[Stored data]
--------------------
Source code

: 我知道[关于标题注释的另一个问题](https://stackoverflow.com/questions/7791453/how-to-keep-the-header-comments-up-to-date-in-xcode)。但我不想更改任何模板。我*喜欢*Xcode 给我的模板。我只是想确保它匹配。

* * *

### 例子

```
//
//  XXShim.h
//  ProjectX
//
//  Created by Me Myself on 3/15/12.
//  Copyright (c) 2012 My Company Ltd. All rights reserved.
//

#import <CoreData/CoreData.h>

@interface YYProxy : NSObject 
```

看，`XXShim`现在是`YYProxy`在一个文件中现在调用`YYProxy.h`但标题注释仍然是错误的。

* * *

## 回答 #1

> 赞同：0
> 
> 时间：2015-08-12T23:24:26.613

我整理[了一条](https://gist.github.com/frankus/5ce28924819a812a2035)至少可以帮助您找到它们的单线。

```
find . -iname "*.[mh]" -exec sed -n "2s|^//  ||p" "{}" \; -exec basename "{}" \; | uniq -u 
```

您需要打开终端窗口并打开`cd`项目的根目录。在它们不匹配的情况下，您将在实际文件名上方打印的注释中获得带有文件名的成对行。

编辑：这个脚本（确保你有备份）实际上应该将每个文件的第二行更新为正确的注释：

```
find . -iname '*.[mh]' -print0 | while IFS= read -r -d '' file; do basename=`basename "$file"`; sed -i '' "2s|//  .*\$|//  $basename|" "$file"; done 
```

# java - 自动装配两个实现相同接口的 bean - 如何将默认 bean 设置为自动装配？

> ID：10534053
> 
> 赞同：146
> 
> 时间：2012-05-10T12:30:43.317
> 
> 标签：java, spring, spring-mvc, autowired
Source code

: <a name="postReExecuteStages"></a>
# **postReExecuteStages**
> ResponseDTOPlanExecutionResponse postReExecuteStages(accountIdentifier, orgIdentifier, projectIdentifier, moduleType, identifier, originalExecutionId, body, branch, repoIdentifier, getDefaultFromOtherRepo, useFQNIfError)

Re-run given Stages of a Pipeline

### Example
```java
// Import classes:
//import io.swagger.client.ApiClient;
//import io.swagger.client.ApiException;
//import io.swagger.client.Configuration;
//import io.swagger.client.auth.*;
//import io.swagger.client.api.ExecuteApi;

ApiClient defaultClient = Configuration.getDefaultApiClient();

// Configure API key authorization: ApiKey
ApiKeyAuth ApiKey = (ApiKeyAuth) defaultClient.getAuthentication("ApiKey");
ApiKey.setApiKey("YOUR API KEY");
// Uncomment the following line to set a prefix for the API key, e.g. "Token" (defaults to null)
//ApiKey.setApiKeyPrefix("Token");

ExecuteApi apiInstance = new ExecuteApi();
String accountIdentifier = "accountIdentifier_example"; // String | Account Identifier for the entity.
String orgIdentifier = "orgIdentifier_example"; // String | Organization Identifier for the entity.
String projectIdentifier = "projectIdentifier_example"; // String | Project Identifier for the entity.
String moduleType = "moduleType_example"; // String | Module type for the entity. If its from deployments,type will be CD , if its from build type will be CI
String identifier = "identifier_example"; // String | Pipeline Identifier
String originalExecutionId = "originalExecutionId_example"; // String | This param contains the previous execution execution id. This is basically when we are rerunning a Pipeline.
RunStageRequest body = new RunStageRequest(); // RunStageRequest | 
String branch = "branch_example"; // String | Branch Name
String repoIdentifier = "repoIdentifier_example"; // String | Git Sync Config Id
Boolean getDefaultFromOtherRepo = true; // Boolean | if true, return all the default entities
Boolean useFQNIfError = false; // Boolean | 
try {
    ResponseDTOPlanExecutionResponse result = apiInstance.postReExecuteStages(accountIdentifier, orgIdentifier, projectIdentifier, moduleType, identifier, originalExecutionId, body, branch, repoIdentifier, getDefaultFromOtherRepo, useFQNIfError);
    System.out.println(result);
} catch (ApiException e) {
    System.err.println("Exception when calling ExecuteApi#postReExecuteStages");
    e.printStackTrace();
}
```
--------------------
* Your goal *
Write the entries out again exactly.

* Solution below *
Source code

: 我知道[关于标题注释的另一个问题](https://stackoverflow.com/questions/7791453/how-to-keep-the-header-comments-up-to-date-in-xcode)。但我不想更改任何模板。我*喜欢*Xcode 给我的模板。我只是想确保它匹配。

* * *

### 例子

```
//
//  XXShim.h
//  ProjectX
//
//  Created by Me Myself on 3/15/12.
//  Copyright (c) 2012 My Company Ltd. All rights reserved.
//

#import <CoreData/CoreData.h>

@interface YYProxy : NSObject 
```

看，`XXShim`现在是`YYProxy`在一个文件中现在调用`YYProxy.h`但标题注释仍然是错误的。

* * *

## 回答 #1

> 赞同：0
> 
> 时间：2015-08-12T23:24:26.613

我整理[了一条](https://gist.github.com/frankus/5ce28924819a812a2035)至少可以帮助您找到它们的单线。

```
find . -iname "*.[mh]" -exec sed -n "2s|^//  ||p" "{}" \; -exec basename "{}" \; | uniq -u 
```

您需要打开终端窗口并打开`cd`项目的根目录。在它们不匹配的情况下，您将在实际文件名上方打印的注释中获得带有文件名的成对行。

编辑：这个脚本（确保你有备份）实际上应该将每个文件的第二行更新为正确的注释：

```
find . -iname '*.[mh]' -print0 | while IFS= read -r -d '' file; do basename=`basename "$file"`; sed -i '' "2s|//  .*\$|//  $basename|" "$file"; done 
```

# java - 自动装配两个实现相同接口的 bean - 如何将默认 bean 设置为自动装配？

> ID：10534053
> 
> 赞同：146
> 
> 时间：2012-05-10T12:30:43.317
> 
> 标签：java, spring, spring-mvc, autowired
Source code

: <a name="postReExecuteStages"></a>
# **postReExecuteStages**
> ResponseDTOPlanExecutionResponse postReExecuteStages(accountIdentifier, orgIdentifier, projectIdentifier, moduleType, identifier, originalExecutionId, body, branch, repoIdentifier, getDefaultFromOtherRepo, useFQNIfError)

Re-run given Stages of a Pipeline

### Example
```java
// Import classes:
//import io.swagger.client.ApiClient;
//import io.swagger.client.ApiException;
//import io.swagger.client.Configuration;
//import io.swagger.client.auth.*;
//import io.swagger.client.api.ExecuteApi;

ApiClient defaultClient = Configuration.getDefaultApiClient();

// Configure API key authorization: ApiKey
ApiKeyAuth ApiKey = (ApiKeyAuth) defaultClient.getAuthentication("ApiKey");
ApiKey.setApiKey("YOUR API KEY");
// Uncomment the following line to set a prefix for the API key, e.g. "Token" (defaults to null)
//ApiKey.setApiKeyPrefix("Token");

ExecuteApi apiInstance = new ExecuteApi();
String accountIdentifier = "accountIdentifier_example"; // String | Account Identifier for the entity.
String orgIdentifier = "orgIdentifier_example"; // String | Organization Identifier for the entity.
String projectIdentifier = "projectIdentifier_example"; // String | Project Identifier for the entity.
String moduleType = "moduleType_example"; // String | Module type for the entity. If its from deployments,type will be CD , if its from build type will be CI
String identifier = "identifier_example"; // String | Pipeline Identifier
String originalExecutionId = "originalExecutionId_example"; // String | This param contains the previous execution execution id. This is basically when we are rerunning a Pipeline.
RunStageRequest body = new RunStageRequest(); // RunStageRequest | 
String branch = "branch_example"; // String | Branch Name
String repoIdentifier = "repoIdentifier_example"; // String | Git Sync Config Id
Boolean getDefaultFromOtherRepo = true; // Boolean | if true, return all the default entities
Boolean useFQNIfError = false; // Boolean | 
try {
    ResponseDTOPlanExecutionResponse result = apiInstance.postReExecuteStages(accountIdentifier, orgIdentifier, projectIdentifier, moduleType, identifier, originalExecutionId, body, branch, repoIdentifier, getDefaultFromOtherRepo, useFQNIfError);
    System.out.println(result);
} catch (ApiException e) {
    System.err.println("Exception when calling ExecuteApi#postReExecuteStages");
    e.printStackTrace();
}
```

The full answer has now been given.